Document Split Node
Definition
The Document Split node is the core segmentation tool for long-text processing pipelines. It takes the structured long text output from an upstream Text Extraction node and automatically splits it into multiple semantically complete short segments based on a specified token length. This adapts the content to LLM context window limits, vector database ingestion requirements, and other downstream scenarios.
Use Cases
| Scenario | Description |
|---|---|
| Knowledge Base Construction | Split long documents into vector-database-compatible segments for similarity retrieval |
| LLM Q&A | Split overly long context to prevent token limit errors that cause truncated or failed responses |
| Content Distribution | Split large content into readable short paragraphs for push notifications, summary generation, etc. |
Configuration
Input Configuration
- Input Variable — Connect to an upstream Text Extraction node and select its text output variable.
- Max Segment Length (Tokens) — Maximum token count per segment.
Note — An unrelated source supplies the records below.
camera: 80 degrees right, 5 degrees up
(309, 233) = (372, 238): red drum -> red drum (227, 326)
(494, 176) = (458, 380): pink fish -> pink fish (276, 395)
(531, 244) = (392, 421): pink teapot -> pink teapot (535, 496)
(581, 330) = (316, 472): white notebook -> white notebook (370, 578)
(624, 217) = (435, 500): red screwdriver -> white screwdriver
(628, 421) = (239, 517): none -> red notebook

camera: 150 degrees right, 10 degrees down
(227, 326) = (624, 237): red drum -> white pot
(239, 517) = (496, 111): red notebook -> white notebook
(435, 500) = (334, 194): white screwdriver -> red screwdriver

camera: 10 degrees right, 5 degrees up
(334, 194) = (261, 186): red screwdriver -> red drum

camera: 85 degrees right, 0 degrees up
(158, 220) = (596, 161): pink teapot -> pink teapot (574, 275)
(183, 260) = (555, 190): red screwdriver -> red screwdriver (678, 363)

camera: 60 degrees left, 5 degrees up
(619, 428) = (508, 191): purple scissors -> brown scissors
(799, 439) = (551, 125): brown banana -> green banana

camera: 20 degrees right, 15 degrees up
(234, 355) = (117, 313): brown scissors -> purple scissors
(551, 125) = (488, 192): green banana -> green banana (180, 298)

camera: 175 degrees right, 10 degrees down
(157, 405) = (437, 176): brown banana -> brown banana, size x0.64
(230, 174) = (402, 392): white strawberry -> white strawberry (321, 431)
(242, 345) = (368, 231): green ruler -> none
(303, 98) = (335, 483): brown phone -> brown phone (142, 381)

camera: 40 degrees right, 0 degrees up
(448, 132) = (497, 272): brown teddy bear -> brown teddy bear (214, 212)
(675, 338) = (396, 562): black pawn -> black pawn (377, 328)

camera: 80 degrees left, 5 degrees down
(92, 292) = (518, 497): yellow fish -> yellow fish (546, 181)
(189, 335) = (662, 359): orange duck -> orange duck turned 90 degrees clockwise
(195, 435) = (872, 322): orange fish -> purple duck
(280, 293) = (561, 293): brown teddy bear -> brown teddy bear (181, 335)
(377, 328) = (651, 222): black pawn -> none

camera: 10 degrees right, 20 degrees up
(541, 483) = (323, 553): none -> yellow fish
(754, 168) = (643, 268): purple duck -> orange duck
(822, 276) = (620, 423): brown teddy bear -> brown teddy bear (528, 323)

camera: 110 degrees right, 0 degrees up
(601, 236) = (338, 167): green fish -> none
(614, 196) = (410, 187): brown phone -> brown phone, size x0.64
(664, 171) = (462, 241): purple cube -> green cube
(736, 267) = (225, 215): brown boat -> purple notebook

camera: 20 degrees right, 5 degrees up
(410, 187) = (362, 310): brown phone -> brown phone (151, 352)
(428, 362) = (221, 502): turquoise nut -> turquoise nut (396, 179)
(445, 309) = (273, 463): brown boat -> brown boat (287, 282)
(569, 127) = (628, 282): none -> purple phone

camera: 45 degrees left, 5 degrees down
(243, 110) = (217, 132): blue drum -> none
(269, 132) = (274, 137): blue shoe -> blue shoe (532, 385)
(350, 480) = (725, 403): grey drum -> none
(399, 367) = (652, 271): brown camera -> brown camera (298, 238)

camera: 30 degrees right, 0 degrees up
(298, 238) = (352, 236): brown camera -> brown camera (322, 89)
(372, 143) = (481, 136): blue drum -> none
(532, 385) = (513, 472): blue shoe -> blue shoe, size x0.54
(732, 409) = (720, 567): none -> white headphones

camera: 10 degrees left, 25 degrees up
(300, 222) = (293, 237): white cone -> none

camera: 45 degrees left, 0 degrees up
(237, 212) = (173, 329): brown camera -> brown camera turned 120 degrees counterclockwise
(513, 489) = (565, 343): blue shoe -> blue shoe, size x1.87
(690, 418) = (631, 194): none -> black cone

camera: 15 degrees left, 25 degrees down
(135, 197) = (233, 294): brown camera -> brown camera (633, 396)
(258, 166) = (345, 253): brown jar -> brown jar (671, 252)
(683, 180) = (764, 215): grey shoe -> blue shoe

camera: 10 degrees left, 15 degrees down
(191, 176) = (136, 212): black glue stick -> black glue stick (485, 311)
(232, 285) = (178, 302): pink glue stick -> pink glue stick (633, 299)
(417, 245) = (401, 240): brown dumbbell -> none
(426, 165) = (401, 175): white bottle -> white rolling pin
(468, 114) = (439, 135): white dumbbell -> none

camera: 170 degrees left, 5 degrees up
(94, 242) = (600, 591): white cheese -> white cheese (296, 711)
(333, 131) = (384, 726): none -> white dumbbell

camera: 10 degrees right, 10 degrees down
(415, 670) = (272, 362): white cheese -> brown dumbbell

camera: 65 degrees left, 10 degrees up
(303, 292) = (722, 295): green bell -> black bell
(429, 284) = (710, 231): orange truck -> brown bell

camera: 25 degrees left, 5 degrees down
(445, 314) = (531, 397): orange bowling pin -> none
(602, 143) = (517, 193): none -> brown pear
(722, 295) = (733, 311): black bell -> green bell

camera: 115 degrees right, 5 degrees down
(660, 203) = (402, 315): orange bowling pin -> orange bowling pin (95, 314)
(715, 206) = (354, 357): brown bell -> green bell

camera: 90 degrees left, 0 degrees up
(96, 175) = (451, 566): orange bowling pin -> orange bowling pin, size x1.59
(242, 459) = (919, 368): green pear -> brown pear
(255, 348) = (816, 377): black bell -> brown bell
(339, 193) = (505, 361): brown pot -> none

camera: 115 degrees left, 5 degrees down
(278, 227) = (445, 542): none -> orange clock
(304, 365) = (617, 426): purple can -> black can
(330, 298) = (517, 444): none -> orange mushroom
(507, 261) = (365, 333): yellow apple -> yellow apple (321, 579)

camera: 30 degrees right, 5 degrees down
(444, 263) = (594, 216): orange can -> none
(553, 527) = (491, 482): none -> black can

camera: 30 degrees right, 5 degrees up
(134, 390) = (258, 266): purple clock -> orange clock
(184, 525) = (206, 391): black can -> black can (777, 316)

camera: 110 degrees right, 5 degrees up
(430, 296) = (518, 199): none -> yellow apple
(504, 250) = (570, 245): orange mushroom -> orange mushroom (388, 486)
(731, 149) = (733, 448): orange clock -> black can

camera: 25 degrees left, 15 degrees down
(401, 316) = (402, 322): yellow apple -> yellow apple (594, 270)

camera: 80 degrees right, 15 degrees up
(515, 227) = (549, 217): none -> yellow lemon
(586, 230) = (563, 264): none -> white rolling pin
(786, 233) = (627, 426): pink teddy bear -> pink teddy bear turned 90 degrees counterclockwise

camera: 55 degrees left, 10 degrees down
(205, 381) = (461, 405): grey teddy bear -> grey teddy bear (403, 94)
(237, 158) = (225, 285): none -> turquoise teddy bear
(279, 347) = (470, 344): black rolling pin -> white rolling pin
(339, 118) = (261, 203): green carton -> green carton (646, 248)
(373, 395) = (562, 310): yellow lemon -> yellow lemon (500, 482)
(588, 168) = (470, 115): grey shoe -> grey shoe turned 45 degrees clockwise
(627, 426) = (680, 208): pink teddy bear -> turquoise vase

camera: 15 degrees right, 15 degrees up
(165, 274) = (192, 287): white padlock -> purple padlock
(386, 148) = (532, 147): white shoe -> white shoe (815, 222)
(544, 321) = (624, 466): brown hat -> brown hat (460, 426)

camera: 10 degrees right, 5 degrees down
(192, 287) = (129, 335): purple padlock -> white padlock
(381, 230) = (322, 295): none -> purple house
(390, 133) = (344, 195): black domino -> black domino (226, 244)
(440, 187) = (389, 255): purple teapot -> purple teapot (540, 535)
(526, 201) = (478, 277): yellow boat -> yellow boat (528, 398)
Default is
500; adjust based on document size and downstream requirements.
Output Variables
| Variable | Type | Description |
|---|---|---|
segmentsArray | Array[String] | List of split segments |
segment_count | Number | Total number of segments |
Downstream Usage
The Document Split node outputs an array variable, which typically needs to be processed element by element using a Task Loop node.
Typical flow:
Text Extraction → Document Split → Task Loop
└─ Model Node (process one segment)
→ Merge Output NodeIn the Task Loop node, set the loop input to the segmentsArray output from the Document Split node. Nodes inside the loop body can reference the current segment via the loop variable and pass it to a Model node for translation, summarization, Q&A, or other processing. All results are aggregated into an array output.
segment_countcan be used in downstream condition nodes — for example, to take a different processing branch when the segment count exceeds a threshold.